Task prompt
Copy out every one of the records below word for word, leaving out the pictures.

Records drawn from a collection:
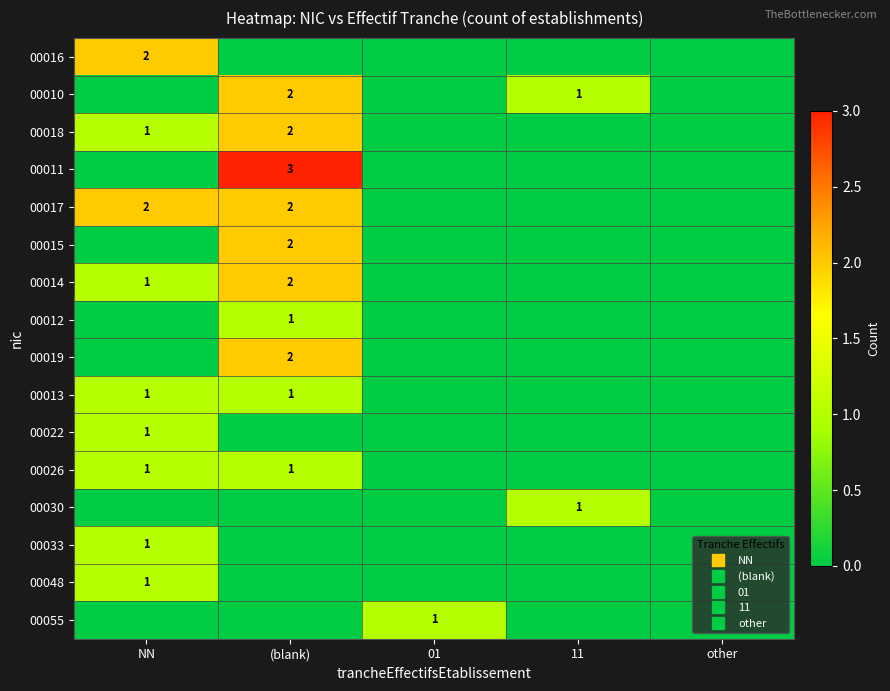

Is it true that 00026 equals 0 at other?

True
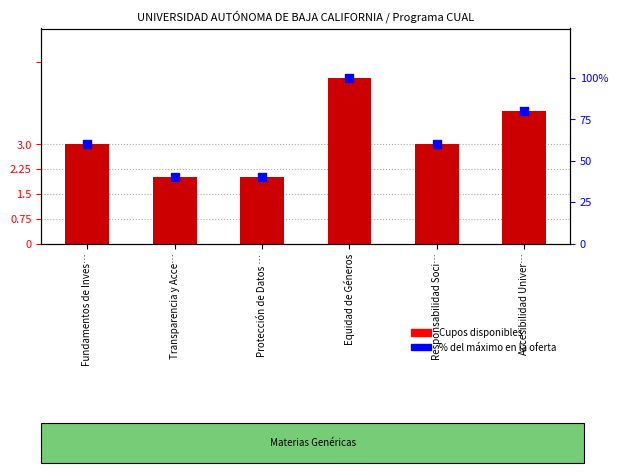

Which series has the largest total across all categories?

% del máximo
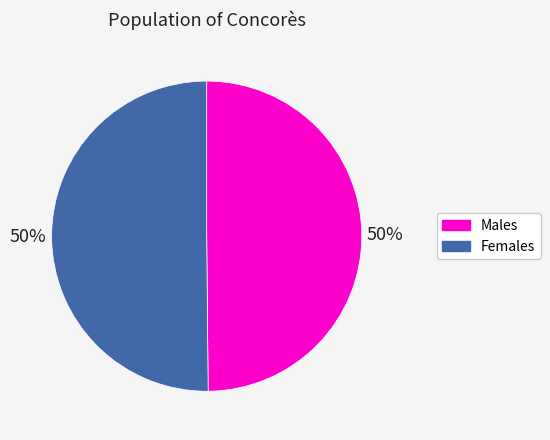

To the nearest percent, what is the average slice percentage?

50%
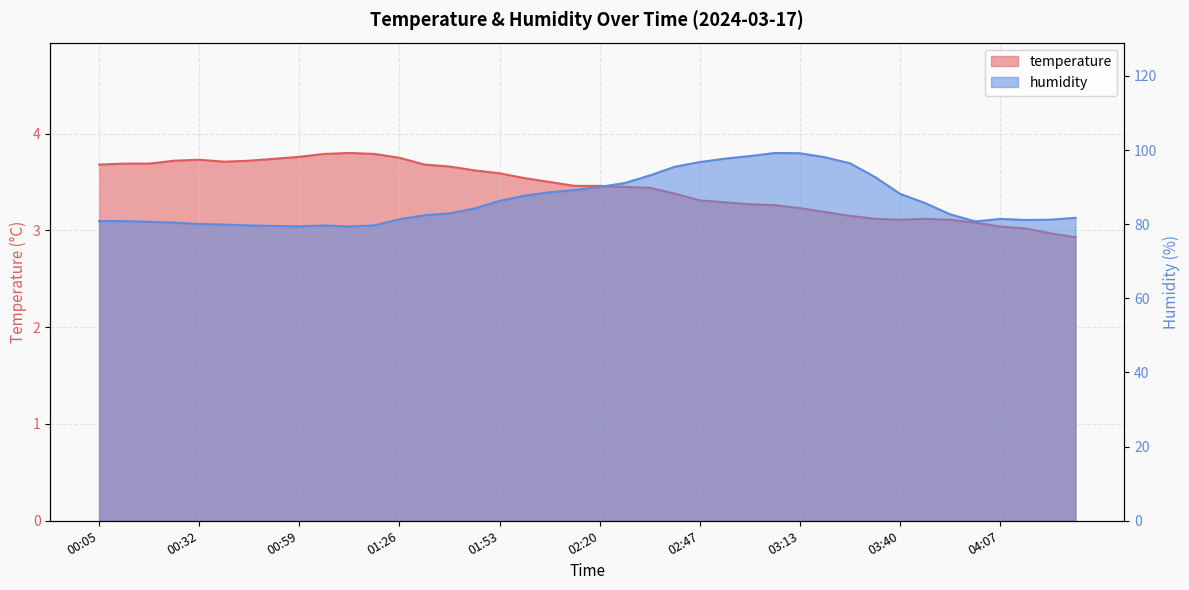

Reading left to right, list all the values displayed in this chart.

temperature: 00:05=3.7	00:12=3.7	00:19=3.7	00:26=3.7	00:32=3.7	00:39=3.7	00:46=3.7	00:52=3.7	00:59=3.8	01:06=3.8	01:12=3.8	01:19=3.8	01:26=3.8	01:33=3.7	01:39=3.7	01:46=3.6	01:53=3.6	01:59=3.5	02:06=3.5	02:13=3.5	02:20=3.5	02:26=3.5	02:33=3.4	02:40=3.4	02:47=3.3	02:53=3.3	03:00=3.3	03:07=3.3	03:13=3.2	03:20=3.2	03:27=3.1	03:33=3.1	03:40=3.1	03:47=3.1	03:54=3.1	04:00=3.1	04:07=3.0	04:14=3.0	04:20=3.0	04:27=2.9
humidity: 00:05=80.8	00:12=80.8	00:19=80.6	00:26=80.5	00:32=80.0	00:39=79.9	00:46=79.7	00:52=79.5	00:59=79.4	01:06=79.7	01:12=79.4	01:19=79.7	01:26=81.3	01:33=82.4	01:39=82.9	01:46=84.3	01:53=86.3	01:59=87.7	02:06=88.6	02:13=89.2	02:20=90.1	02:26=91.1	02:33=93.2	02:40=95.5	02:47=96.8	02:53=97.7	03:00=98.4	03:07=99.2	03:13=99.1	03:20=98.1	03:27=96.4	03:33=92.7	03:40=88.2	03:47=85.7	03:54=82.7	04:00=80.8	04:07=81.4	04:14=81.2	04:20=81.2	04:27=81.7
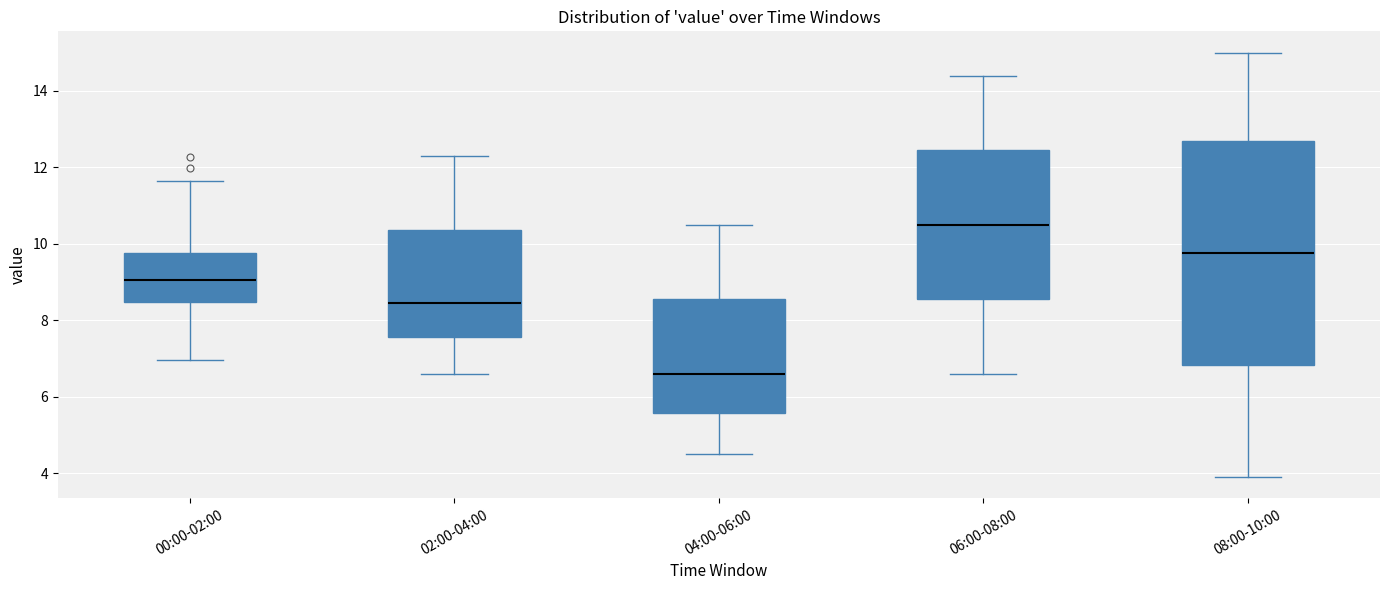

Where is the upper edge of the box for 04:00-06:00 on the y-axis? The values are not printed on the chart, so give them approximately, as read against the axis.

8.6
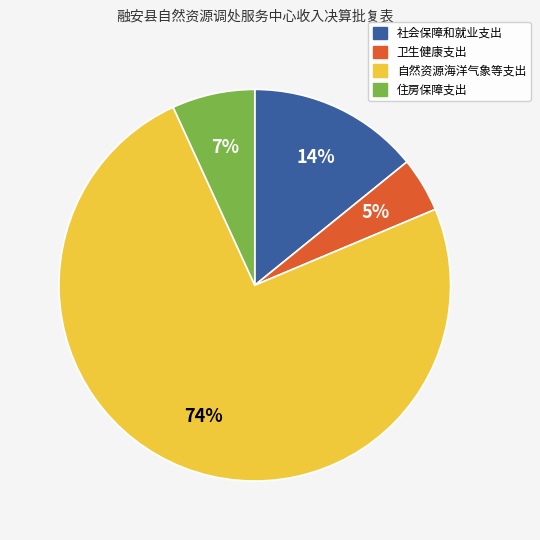

Which category accounts for the majority?

自然资源海洋气象等支出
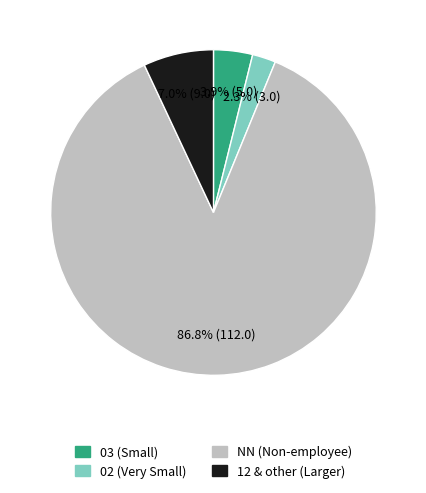

What is the smallest slice in the pie chart?

02 (Very Small)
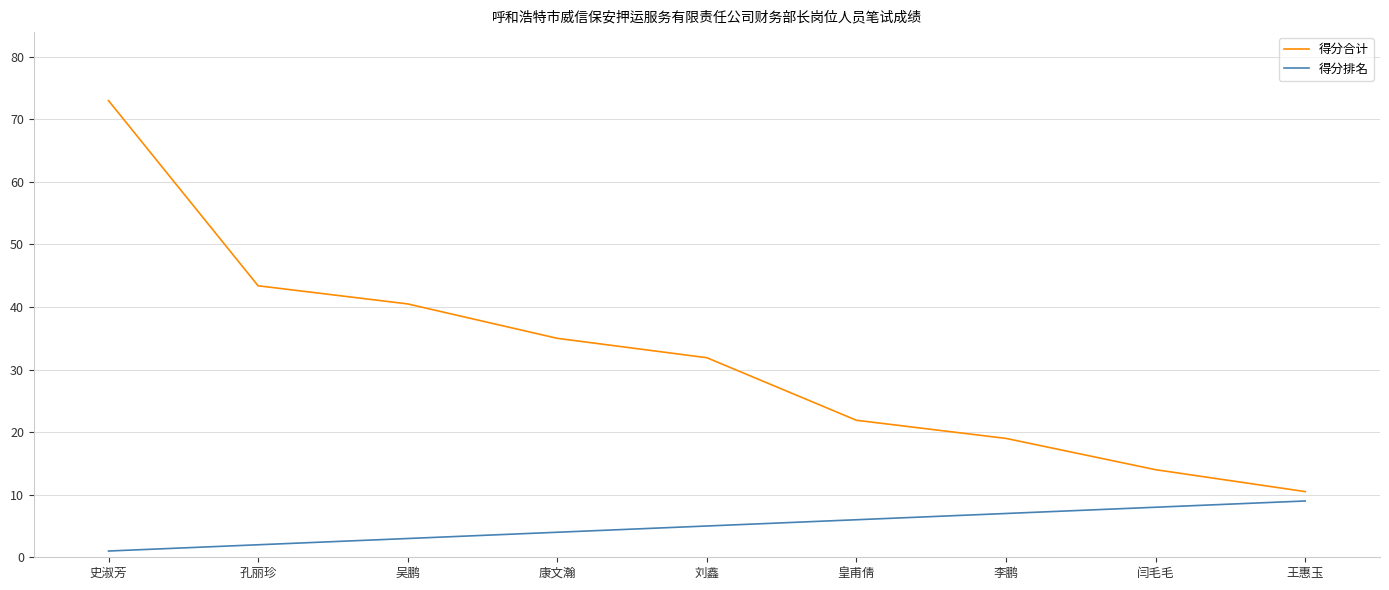

Is the value of 得分排名 at 闫毛毛 greater than the value of 得分合计 at 史淑芳?

No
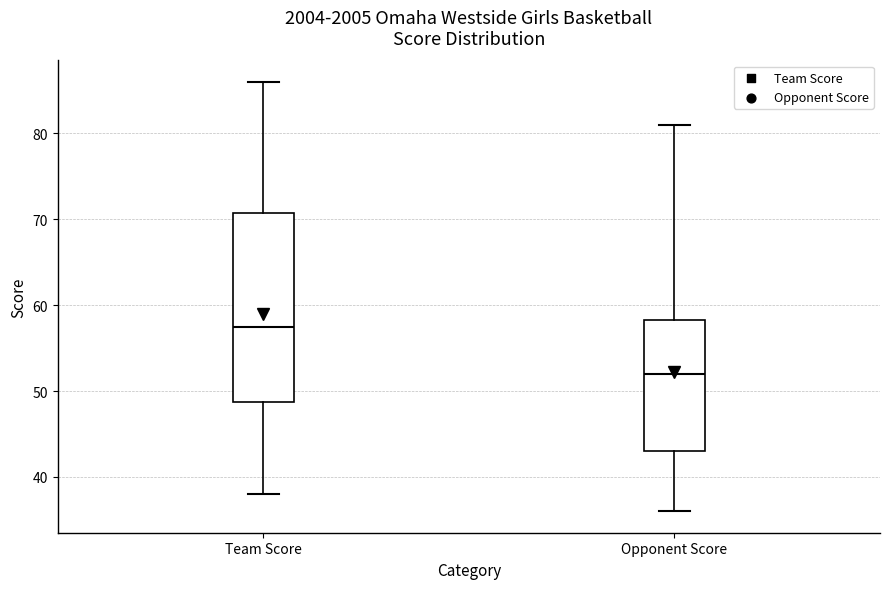

Where is the lower edge of the box for Opponent Score on the y-axis? The values are not printed on the chart, so give them approximately, as read against the axis.

43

Written response
Is it true that 00026 equals 0 at other?

True

Which series has the largest total across all categories?

% del máximo

To the nearest percent, what is the average slice percentage?

50%

Reading left to right, list all the values displayed in this chart.

temperature: 00:05=3.7	00:12=3.7	00:19=3.7	00:26=3.7	00:32=3.7	00:39=3.7	00:46=3.7	00:52=3.7	00:59=3.8	01:06=3.8	01:12=3.8	01:19=3.8	01:26=3.8	01:33=3.7	01:39=3.7	01:46=3.6	01:53=3.6	01:59=3.5	02:06=3.5	02:13=3.5	02:20=3.5	02:26=3.5	02:33=3.4	02:40=3.4	02:47=3.3	02:53=3.3	03:00=3.3	03:07=3.3	03:13=3.2	03:20=3.2	03:27=3.1	03:33=3.1	03:40=3.1	03:47=3.1	03:54=3.1	04:00=3.1	04:07=3.0	04:14=3.0	04:20=3.0	04:27=2.9
humidity: 00:05=80.8	00:12=80.8	00:19=80.6	00:26=80.5	00:32=80.0	00:39=79.9	00:46=79.7	00:52=79.5	00:59=79.4	01:06=79.7	01:12=79.4	01:19=79.7	01:26=81.3	01:33=82.4	01:39=82.9	01:46=84.3	01:53=86.3	01:59=87.7	02:06=88.6	02:13=89.2	02:20=90.1	02:26=91.1	02:33=93.2	02:40=95.5	02:47=96.8	02:53=97.7	03:00=98.4	03:07=99.2	03:13=99.1	03:20=98.1	03:27=96.4	03:33=92.7	03:40=88.2	03:47=85.7	03:54=82.7	04:00=80.8	04:07=81.4	04:14=81.2	04:20=81.2	04:27=81.7

Where is the upper edge of the box for 04:00-06:00 on the y-axis? The values are not printed on the chart, so give them approximately, as read against the axis.

8.6

Which category accounts for the majority?

自然资源海洋气象等支出

What is the smallest slice in the pie chart?

02 (Very Small)

Is the value of 得分排名 at 闫毛毛 greater than the value of 得分合计 at 史淑芳?

No

Where is the lower edge of the box for Opponent Score on the y-axis? The values are not printed on the chart, so give them approximately, as read against the axis.

43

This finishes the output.